The Oct. 8 lunar eclipse has stargazers giddy with anticipation, because it promises a seemingly impossible view of both the eclipsed moon and the rising sun at the same time. But since the days of the ancient Greeks, astronomers have revered lunar eclipses of all kinds as keys to some of the mysteries of the solar system.
A lunar eclipse occurs when the sun, the Earth, and the moon fall into alignment so that the Earth’s shadow obscures the moon. The phenomenon is one of the solar system’s many tricks of light and shadow that have fascinated people for millenniums. Some ancients regarded the disappearance of the moon with fear and trepidation; others saw it as a cause for ritualistic celebration. Classical Greek philosophers, as was their custom, took a more analytical approach.
Proof that the Earth is round
Contrary to popular belief, Christopher Columbus was not the first to suggest that the Earth was round. One of the first recorded arguments for a spherical earth comes from Aristotle – nearly 2,000 years before Columbus – says University of Puget Sound science historian James Evans.
“He mentions in his book ‘On the Heavens,’ that during an eclipse of the moon, you see the shadow of the Earth falling on the moon and it always looks circular in shape,” Professor Evans explains. “He offered other arguments, but that’s a pretty good argument right there.”
Like many of the ancient Greeks’ models, Aristotle’s theory has held up only in part. Today, we know that that Earth is not a perfect sphere but is an oblate spheroid, with a heavier concentration of mass around the equator than at the poles, as proposed by Isaac Newton in the late 17th century.

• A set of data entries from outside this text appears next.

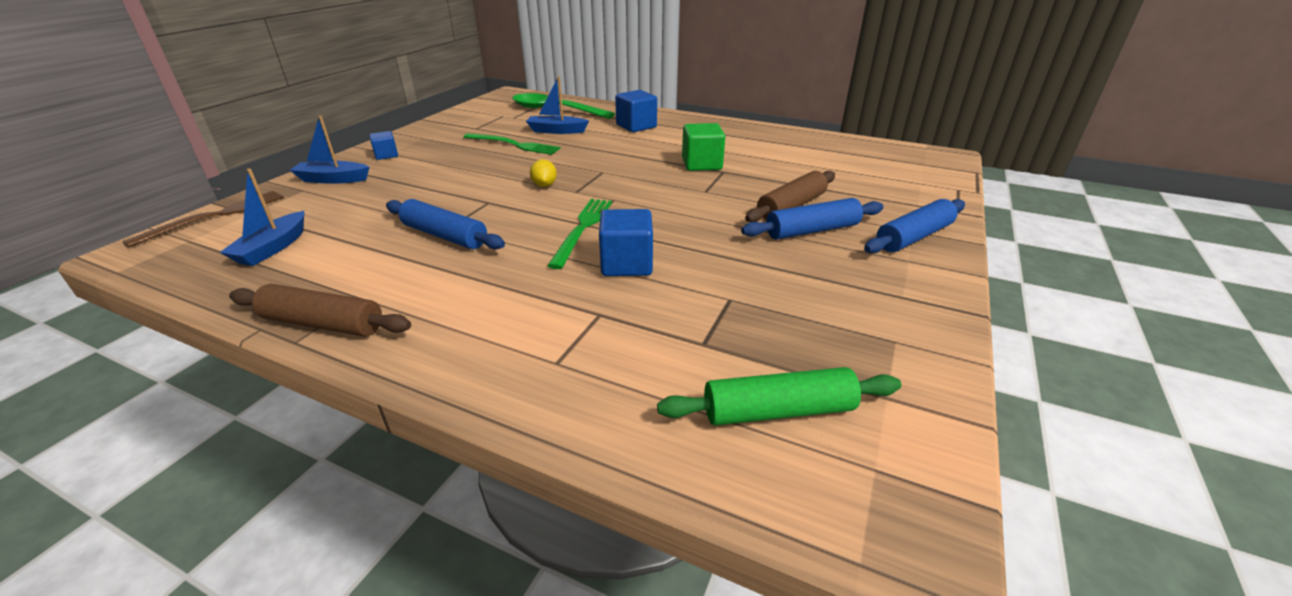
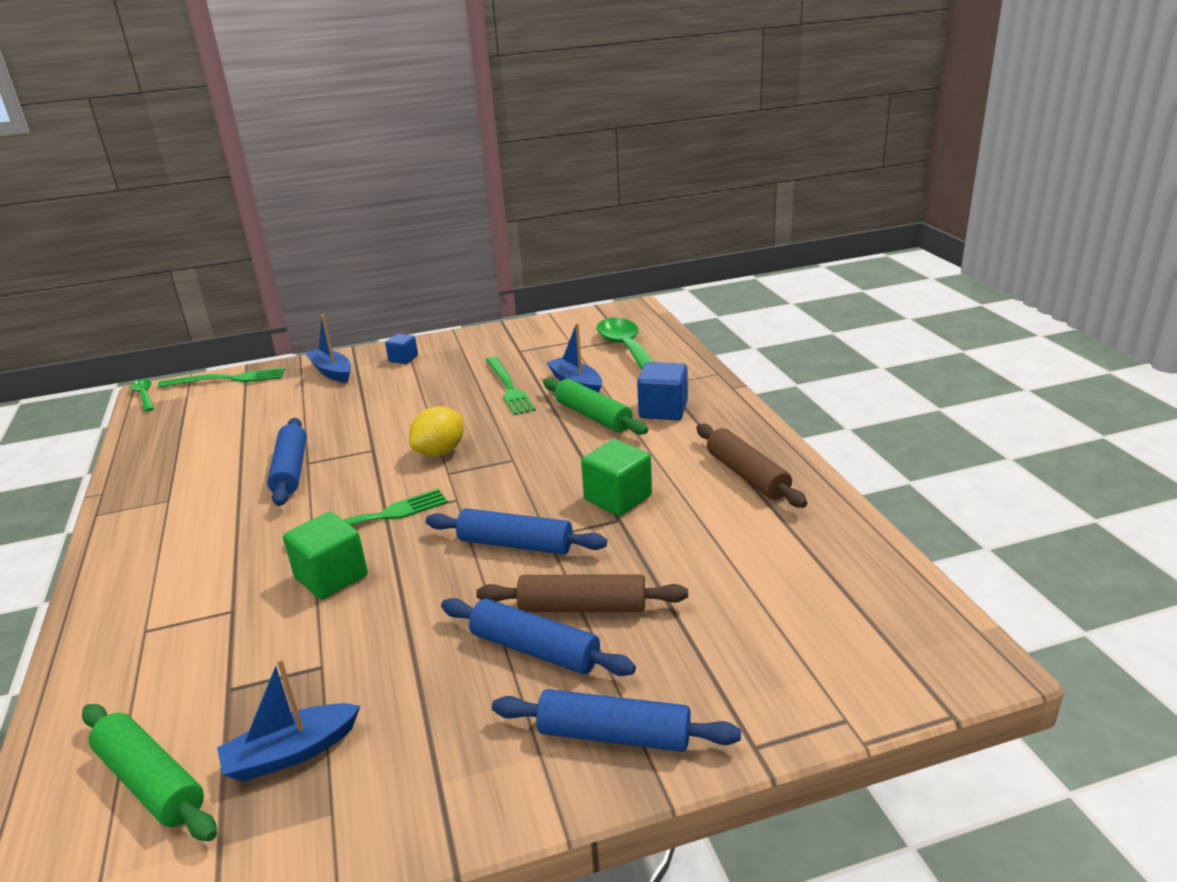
camera: 50 degrees right, 5 degrees down
(122, 259) = (144, 396): none -> green spoon
(215, 216) = (227, 379): brown fork -> green fork
(273, 248) = (204, 426): blue boat -> blue boat (291, 753)
(323, 324) = (123, 509): brown rolling pin -> brown rolling pin (747, 475)
(544, 185) = (440, 452): yellow lemon -> yellow lemon, size x1.57
(603, 140) = (593, 416): none -> green rolling pin
(626, 264) = (331, 577): blue cube -> green cube
(698, 201) = (515, 544): none -> blue rolling pin

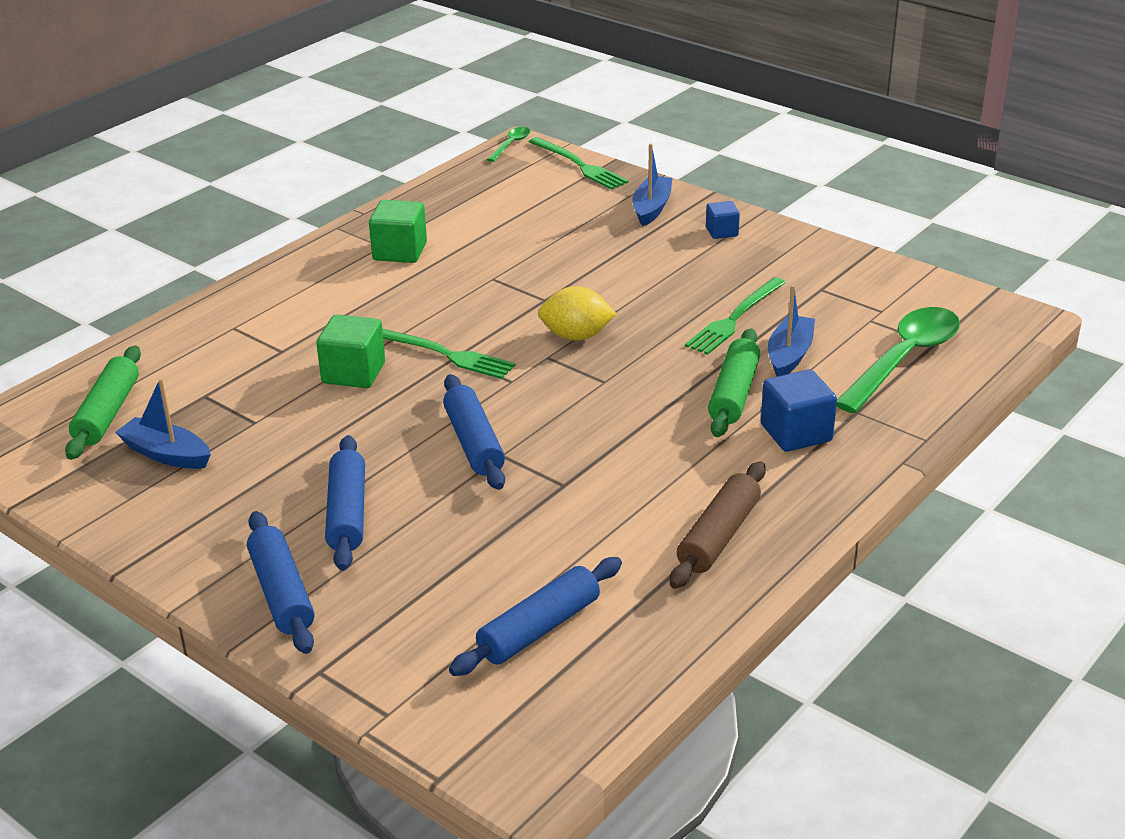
camera: 55 degrees right, 5 degrees up
(291, 470) = (473, 277): blue rolling pin -> blue rolling pin (539, 629)
(582, 607) = (418, 516): brown rolling pin -> none
(618, 498) = (598, 470): green cube -> green cube (400, 251)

A key to the day and night sky
Ancient Greek astronomers relied on the lunar eclipse to compare the nighttime and daytime sky.
“One of the ways that the ancients used to measure the longitudes of the stars would be to measure how far a star is from the middle of the moon in degrees during the middle of the eclipse of the moon,” Evans says.
While the position of the sun is not visible at night, it can be easily determined during an eclipse when the moon is diametrically opposite the sun, Evans explains.
It was likely through this method that Hipparchus of Nicea discovered a phenomenon known as precession, the top-like wobble of the Earth as it spins on its axis. By studying historic lunar eclipses, Hipparchus realized that the constellations shifted their position in the night sky over time in 26,000-year cycle.
Still operating under the assumption that the Earth lay at the center of the universe, Hipparchus was not fully able to explain why this must be the case, but his observation became a vital building block for Isaac Newton’s later explanation that the Earth’s oblate shape caused the planet to precess.
Clues for future generations
Today, scientists are still using ancient eclipse data to unlock scientific mysteries.
The Earth takes 24 hours to complete a single rotation on its axis. However, in the late 19th and early 20th centuries, astronomical evidence began to suggest that the rotation of the Earth is slowing very slightly. Beginning in 1972, universal clocks began to periodically insert a so-called leap-second to account for this slowing. Modern astronomers and geologists studying this phenomenon use ancient records of eclipses in efforts to determine the rate at which the Earth’s rotational speed is changing, says Evans.
Ancient eclipse data is also proving useful in dating the Antikythera Mechanism, a clocklike machine discovered among the remains of an ancient shipwreck off the coast of a Greek island in 1901.
Historians have been able to estimate that the wreck likely dates back to the late 3rd century BC based on the art and coins recovered from the ruins and through radiocarbon dating of the ship’s timbers. But it is possible that the mechanism could have already been quite old by the time it was placed on the ship so some historians are trying to use eclipses recorded on the mechanism as an alternate means of dating.